Louis-Victor-Nestor Roqueplan [also sometimes spelled Rocoplan] (16 September 1805 – 24 April 1870) was a French writer, journalist, and theatre director.

==Early life and career==
Nestor Roqueplan was born near Montréal, Aude, and was the younger brother of the Romantic painter Camille Roqueplan. He first studied in Marseille, where he completed his secondary education in law, but moved to Paris in 1825, where he was able to publish several literary essays, and joined Le Figaro in 1827, becoming its editor-in-chief with Victor Bohain, who had purchased the paper that year for 30,000 francs.

Roqueplan was considered a dandy, and witty and caustic as a writer. He was an amateur magician, and in about 1830 invented the silk braid trim on trouser seams, which became highly fashionable. He wrote as a critic, and in 1833 he fought a duel with a Colonel Gallois, who was offended by an article in Le Figaro. Roqueplan was wounded but recovered.

Roqueplan also served as a theatre director at the Théâtre du Panthéon, the Théâtre des Nouveautés, and from 1841 to 1847 at the Théâtre des Variétés.

== Paris Opera ==
Roqueplan and Henri Duponchel joined Léon Pillet as co-directors of the Paris Opera on 1 August 1847. Under pressure from increasing criticism of his previous policies, Pillet withdrew completely in November, leaving Roqueplan and Duponchel as co-directors until 21 November 1849, when Duponchel decided to retire. Roqueplan continued as sole director until 11 November 1854, when he was replaced by François-Louis Crosnier. The two most notable premieres at the Opera during his period as director were Verdi's Jérusalem in 1847, which was not particularly successful, and Meyerbeer's Le prophète in 1849 (with mezzo-soprano Pauline Viardot, who had enormous success in the role of Fidès). Later, in 1851, he mounted Gounod's first opera, Sapho, as a favor to Viardot, who sang the title role. In 1852 he produced Halévy's 5-act grand opera Le Juif errant, which was well received by many critics and achieved a total of 49 performances, but also resulted in the publication of a defense and critique of the opera in the form of a letter by Roqueplan to Constitutionnel and a critique by Jules Janin from the Journal des Debats. Overall Roqueplan's management of the Opera was considered disastrous, and he was forced out of his position as director, but the financial problems at the Opera failed to damage his personal fortune, and he was well-paid for his service.

About this time he published two books, the first in 1853 about life in Paris titled Regain – La vie parisienne, and the second in 1855 consisting of theatre gossip called Coulisses de l'Opéra.

== Opéra-Comique ==
On 20 November 1857 Roqueplan succeeded Émile Perrin as director of the Opéra-Comique, and held the position until 19 June 1860, when he was replaced by Alfred Beaumont.
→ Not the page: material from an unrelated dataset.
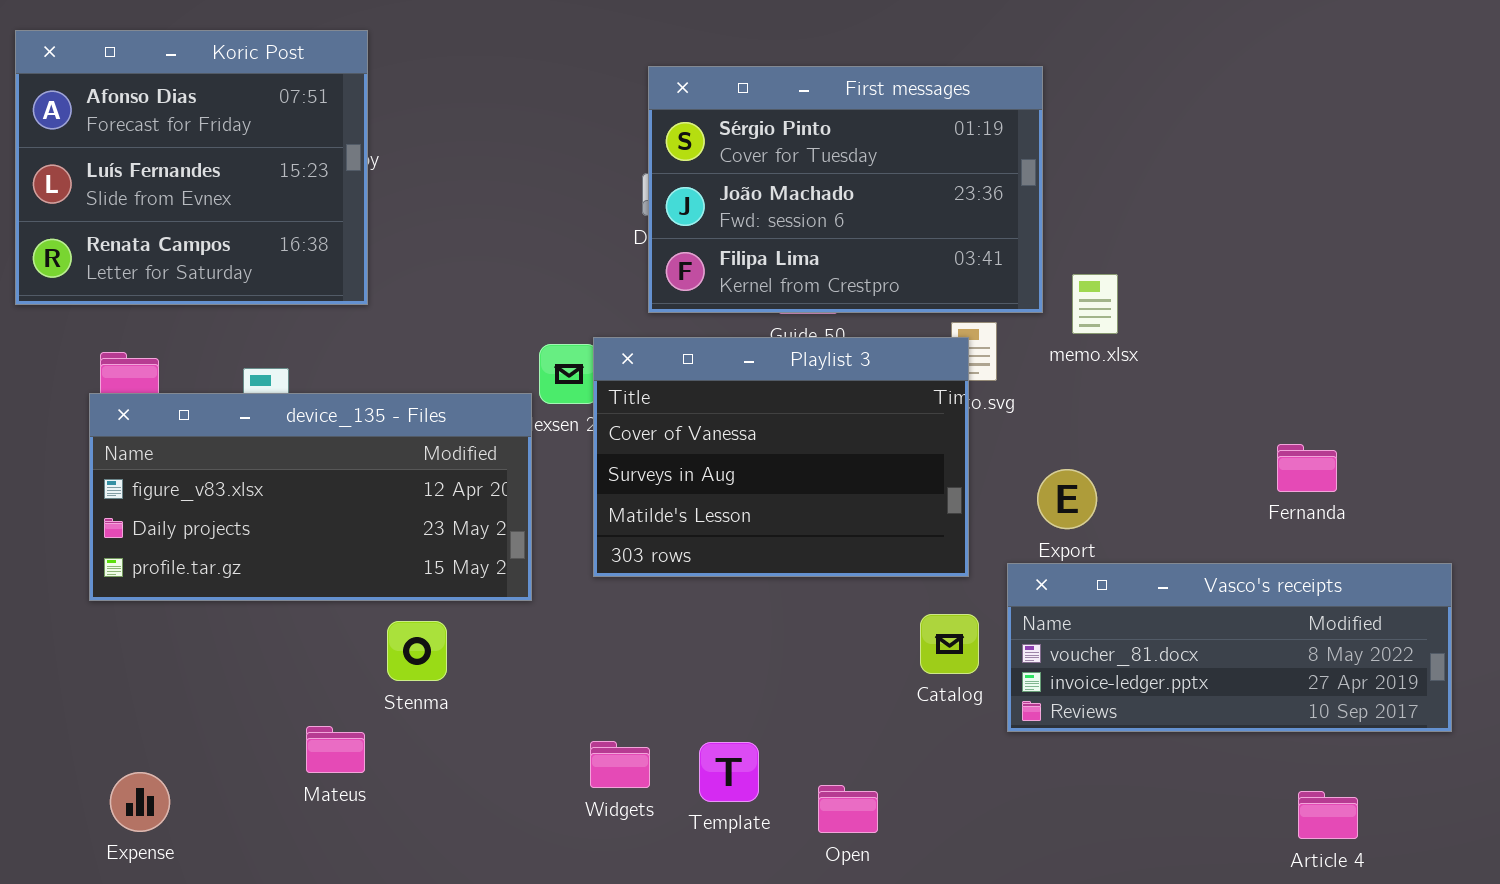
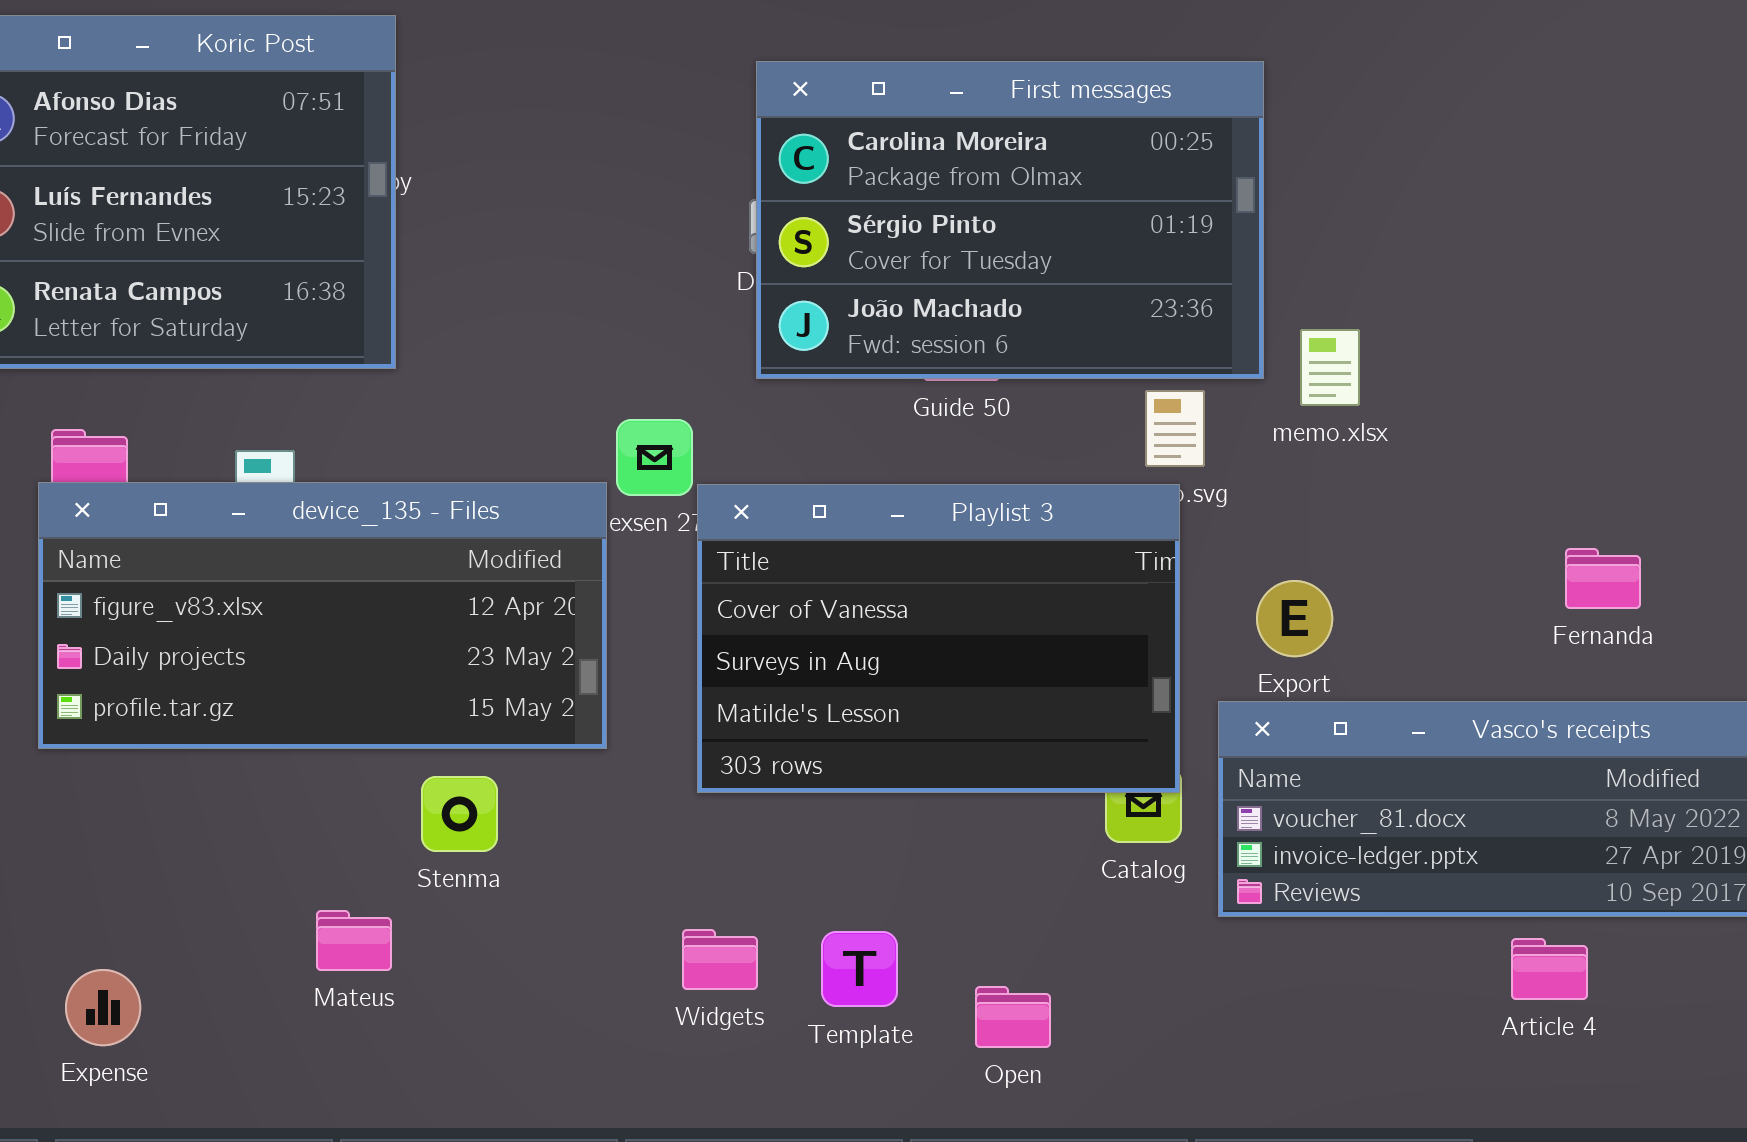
First messages: [648,66,1043,313] -> [756,61,1264,379], scrolled up 1 row
Playlist 3: [593,337,969,577] -> [697,484,1180,793], moved
Article 4: [1298,791,1358,839] -> [1511,938,1588,1000], moved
The first new work to be presented under Roqueplan was Ambroise Thomas's 3-act Le carnaval de Venise on 9 December. At the beginning of 1859 Roqueplan brought suit against Le Figaro for harassment regarding his directorship. According to The Literary Gazette of London, the Figaro had described Roqueplan as "a species of Pasha, lolling upon a couch, smoking a cigar, and desirous only of escaping from all the details of his administration." Not long thereafter came the triumphant premiere of Meyerbeer's Le pardon de Ploërmel, but despite its success, his financial difficulties increased. Eventually the constant money problems caused him to retire from opera management.

== Later life ==
He wrote as a columnist for Constitutionnel and in 1868 published two booklets (drawn from obituaries he had written for that journal), one about Rossini and another about Baron James de Rothschild. The same year he also published a book of literary sketches of Paris as Parisine.

Roqueplan remained unmarried and died in Paris.